An imaginary garden springs to life against a shimmering, abstract gold ground. Elegant stands of crested coxcombs and thistles are featured at the center, swaying to left and right in artful, bouquet-like clusters, enclosed above by and elegant arc of chrysanthemums and miscanthus grasses. The lower left corner is anchored by red and white poppies, the lower right by pine seedlings. Ground-hugging sarsaparilla (sarutori-ibara) fills the bottom center. Flowers of summer and autumn are compressed into a tightly organized composition on this dazzling two-panel screen.
Almost nothing is known about Sotatsu, not even his life dates, but he and his Tawaraya workshop in Kyoto used the circular red I’nen seal and specialized in large-scale, showy screens of flowers and grasses, as well as fan paintings.
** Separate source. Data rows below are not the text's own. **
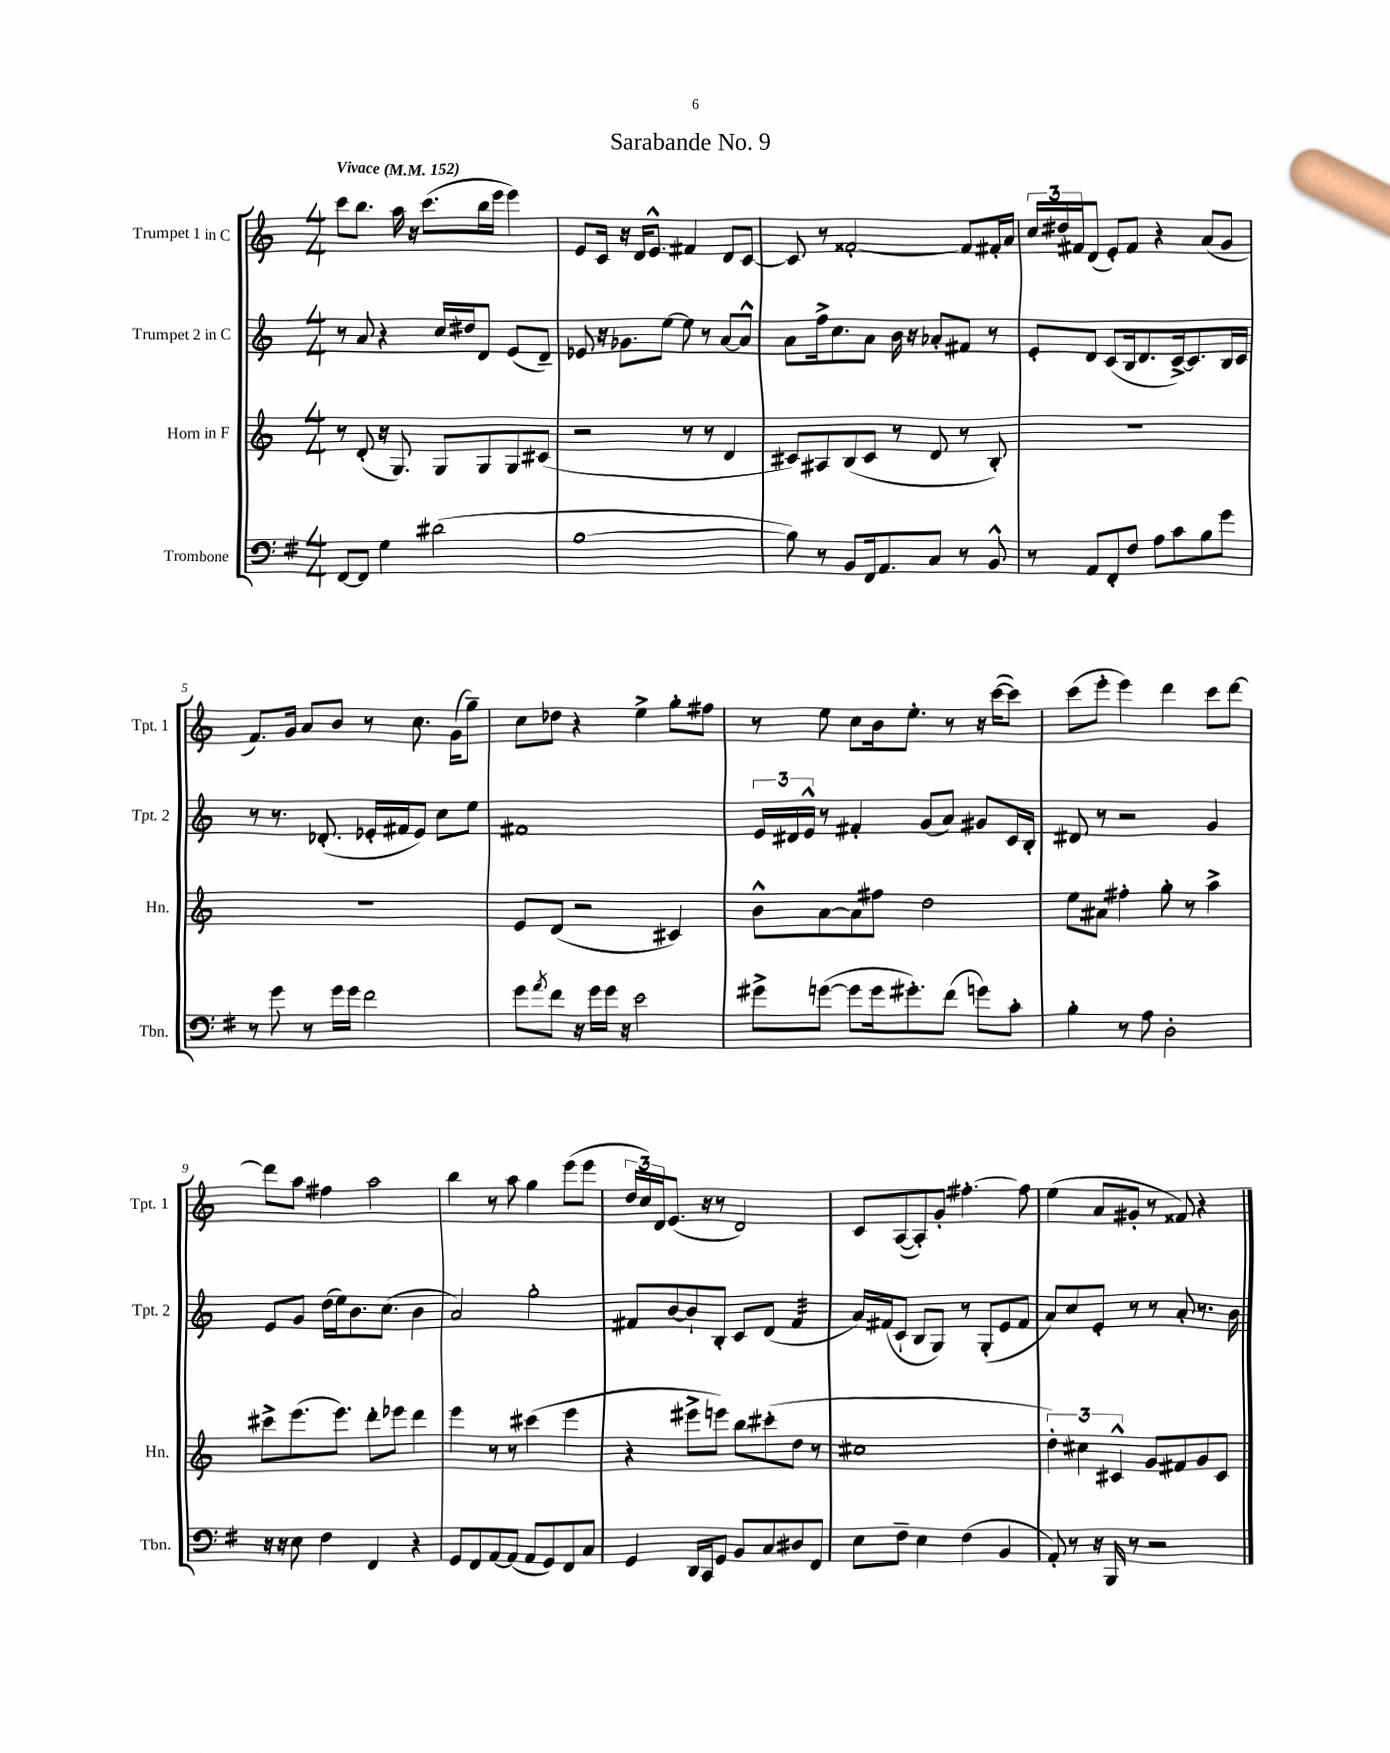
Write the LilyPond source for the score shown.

\header { title = "Sarabande No. 9" }
<<
\new StaffGroup <<
\new Staff = "s0" \with { instrumentName = "Trumpet 1 in C" shortInstrumentName = "Tpt. 1" } {
    \clef treble \key c \major \numericTimeSignature \time 4/4 \tempo "Vivace" 4 = 152
    c'''8 b''8. a''16 r16 c'''8.( b''16 e'''16 e'''4) |
    e'8 c'16 r16 d'16 e'8.-^ fis'4 d'8 c'8~ |
    c'8 r8 fisis'2~-. fisis'8 fis'16-. a'16 |
    \tuplet 3/2 { c''16 dis''16 fis'16 } d'8( e'8-.) fis'8 r4 a'8( g'8 |
    f'8.) g'16 a'8 b'8 r8 c''8. g'16( g''8--) |
    c''8 des''8 r4 e''4-> g''8-. fis''8 |
    r8 e''8 c''8 b'16 e''8.-. r8 r16 c'''16~( c'''8) |
    c'''8( e'''8-. e'''4) d'''4 c'''8 d'''8~ |
    d'''8 a''8 fis''4 a''2 |
    b''4 r8 a''8 g''4 e'''8( e'''8 |
    \tuplet 3/2 { d''16 c''16) d'16 } e'8.( r16 r8 d'2) |
    c'8 a8~( a8-.) g'8-. fis''4.~-. fis''8 |
    e''4( a'8 gis'8-. r8 fisis'8) r4 \bar "|." |
}
\new Staff = "s1" \with { instrumentName = "Trumpet 2 in C" shortInstrumentName = "Tpt. 2" } {
    \clef treble \key c \major \numericTimeSignature \time 4/4
    r8 a'8 r4 c''16 dis''16 d'8 e'8( d'8--) |
    ees'8 r16 ges'8. e''8~ e''8 r8 a'8~ a'8-^ |
    a'8 f''16-> c''8. a'8 b'16 r16 aes'8-. fis'8 r8 |
    e'8-. d'8 c'8( b16 d'8. c'16~->) c'8. b16 c'16 |
    r8 r8. des'8.-.( ees'16-. fis'16 ees'8) c''8 e''8 |
    fis'1 |
    \tuplet 3/2 { e'16 dis'16 e'16-^ } r8 fis'4-. g'8( a'8) gis'8 c'16 b16-. |
    dis'8 r8 r2 g'4 |
    e'8 g'8 d''16( e''16) b'8. c''8.( b'4 |
    a'2) g''2-. |
    fis'8 b'8~ b'8-! b8-. c'8 d'8( fis'4:32 |
    a'16) fis'16( c'8-! b8 g8) r8 g8-.( e'8 fis'8 |
    a'8) c''8 e'8-. r8 r8 a'8-. r8. b'16 \bar "|." |
}
\new Staff = "s2" \with { instrumentName = "Horn in F" shortInstrumentName = "Hn." } {
    \clef treble \key c \major \numericTimeSignature \time 4/4
    r8 d'8-.( r16 g8.) g8 g8 g8 cis'8( |
    r2 r8 r8 d'4 |
    cis'8) ais8 b8( cis'8 r8 d'8 r8 b8-.) |
    R1 |
    R1 |
    e'8 d'8( r2 cis'4) |
    b'8-^ a'8~ a'8 fis''8 d''2 |
    e''8 ais'8 fis''4-. g''8-. r8 a''4-> |
    cis'''8-> e'''8.( e'''8.) d'''8-. ees'''8 d'''4 |
    e'''4 r8 r8 cis'''4( e'''4 |
    r4 eis'''8-> e'''8) b''8 cis'''8-.( d''8 r8 |
    cis''1 |
    \tuplet 3/2 { d''4-.) cis''4 cis'4-^ } g'8 fis'8 g'8 cis'8 \bar "|." |
}
\new Staff = "s3" \with { instrumentName = "Trombone" shortInstrumentName = "Tbn." } {
    \clef bass \key g \major \numericTimeSignature \time 4/4
    fis,8~ fis,8 g4 dis'2( |
    b1~ |
    b8) r8 b,8 fis,16 a,8. c8 r8 b,8-^ |
    r8 a,8 fis,8-. fis8 a8 c'8 b8 g'8 |
    r8 g'8 r8 g'16 g'16 fis'2 |
    g'8 \acciaccatura { a'8 } fis'8 r16 g'16 g'16 r16 e'2 |
    gis'8-> g'8~( g'8 g'16 gis'8.-.) fis'8( g'8) c'8-. |
    b4-. r8 a8 d2-. |
    r16 r16 e8 fis4 fis,4 r4 |
    g,8 fis,8 a,8~ a,8( a,8 g,8) fis,8 c8 |
    g,4 d,16 c,16 g,8 b,8 c8 dis8 fis,8 |
    e8 fis8-- e4 fis4( b,4 |
    a,8-.) r8 r16 b,,16 r8 r2 \bar "|." |
}
>>
>>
Fan shapes do seem to inform the composition of this screen. Close observation also reveals the meticulous, convincing depiction of each plant. The artist used ink wash to convey shading without use of outlines, the so-called “boneless” method. Colors are thin, allowing the gold ground to shine through. In places, the ink has puddled, further enhancing the realism of the image. The skilful technique suggests an artist associated with the mature period of Sotatsu’s studio. A similar composition with I’nen seal appears on a well-known set of four sliding doors in the Kyoto National Museum.
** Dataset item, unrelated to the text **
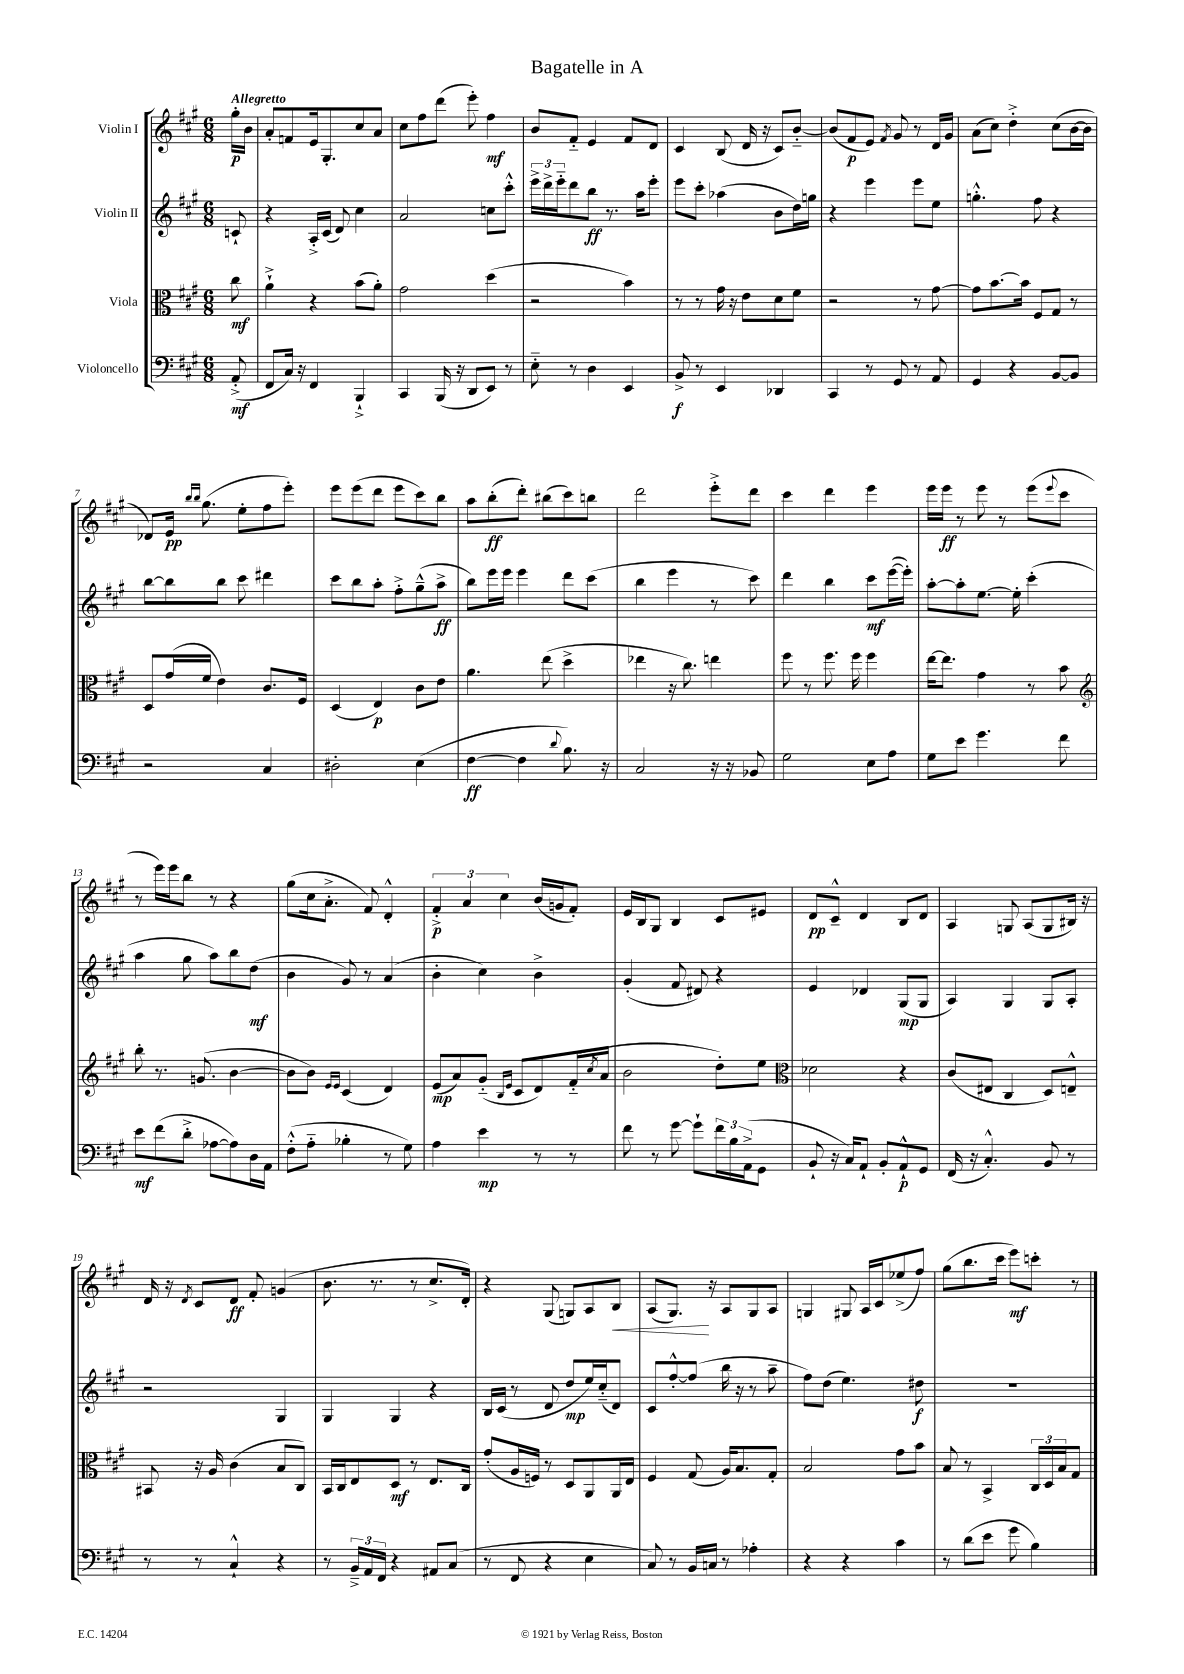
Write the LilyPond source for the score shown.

This and similar garden scenes are associated with a new interest in natural history and a boom in horticulture in the early seventeenth century among both the elite and commoners. At the same time, the art of ikebana, or flower arranging, was coming into its own, thanks to the second-generation head of the Ikenobo lineage. For the most recent study of Sotatsu, see Yukio Lippit and James T. Ulak, Sotatsu
(Washington, DC: Arthur M. Sackler Gallery, Smithsonian Institution, 2015).